I'm not saying that this race should be about character-- what both Chabon and Wallace demonstrate pretty conclusively is that we can't really know anything about the true character of either of these men. Part of what I am saying is that the people who seem inclined to vote on "character" also seem to be backing the wrong horse, but what I really want to say is that character is the wrong question. If that is really the best that the the McCain people have then what they have essentially demonstrated is that they have no ideas-- none at all. This should come as no shock. Bush and Cheney had ideas, but they were all bad.
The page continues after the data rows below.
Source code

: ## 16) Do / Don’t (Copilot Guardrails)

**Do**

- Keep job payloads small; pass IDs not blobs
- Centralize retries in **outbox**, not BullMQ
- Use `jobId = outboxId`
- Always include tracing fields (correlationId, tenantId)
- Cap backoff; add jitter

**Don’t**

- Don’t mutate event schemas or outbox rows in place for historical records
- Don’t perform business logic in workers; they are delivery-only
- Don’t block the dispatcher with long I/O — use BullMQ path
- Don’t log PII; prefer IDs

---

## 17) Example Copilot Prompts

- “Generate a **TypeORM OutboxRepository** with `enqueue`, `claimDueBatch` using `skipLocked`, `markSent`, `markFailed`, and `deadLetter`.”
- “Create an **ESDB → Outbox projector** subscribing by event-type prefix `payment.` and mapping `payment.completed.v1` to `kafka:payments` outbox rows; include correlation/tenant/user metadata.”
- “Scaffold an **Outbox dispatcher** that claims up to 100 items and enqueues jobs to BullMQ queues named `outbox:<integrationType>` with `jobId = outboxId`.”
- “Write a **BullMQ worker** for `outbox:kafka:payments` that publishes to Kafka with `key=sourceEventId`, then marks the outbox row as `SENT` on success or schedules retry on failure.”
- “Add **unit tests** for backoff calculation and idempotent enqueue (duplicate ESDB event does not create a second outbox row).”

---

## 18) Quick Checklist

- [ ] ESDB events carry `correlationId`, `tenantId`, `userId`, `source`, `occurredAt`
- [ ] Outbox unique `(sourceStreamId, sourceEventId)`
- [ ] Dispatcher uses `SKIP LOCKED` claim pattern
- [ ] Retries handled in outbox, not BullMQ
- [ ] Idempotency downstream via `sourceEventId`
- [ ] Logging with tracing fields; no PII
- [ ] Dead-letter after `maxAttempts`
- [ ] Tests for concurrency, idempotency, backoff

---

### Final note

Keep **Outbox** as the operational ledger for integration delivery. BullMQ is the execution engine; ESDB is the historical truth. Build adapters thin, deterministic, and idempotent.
McCain's idea is that it is his turn to be President, and if being like Bush is the way to get there, then he is completely prepared to throw any idea he ever had-- and it is not like there were ever a lot-- right over the side to get there.

* Perhaps the best way to remember him is to use footnotes.

**Recall that Gore volunteered, and served as an enlisted man. Military service was different for McCain-- although he also was, technically, a volunteer, he was a Service Academy legacy. It seems unlikely that McCain ever considered *not* going into the military. Gore went because it seemed to him the right thing to do. Clinton didn't because it didn't to him. Clinton was, technically, correct, which got him into hot water. Being technically correct often did that to Clinton.

***Bush? Pulled strings, Texas Air Guard, and when he found he didn't care for it, he ducked out.

**** Wallace would have loved the opportunity to use this word.

***** Last footnote. Read the article. Wallace was good, even when he was wrong. I'm sorry he is dead, because I enjoyed reading him. I enjoy a lot of his contemporaries more, even though I hate them all because I am not one of them, but Wallace was unique and valuable. It is a shame that he didn't leave us with more.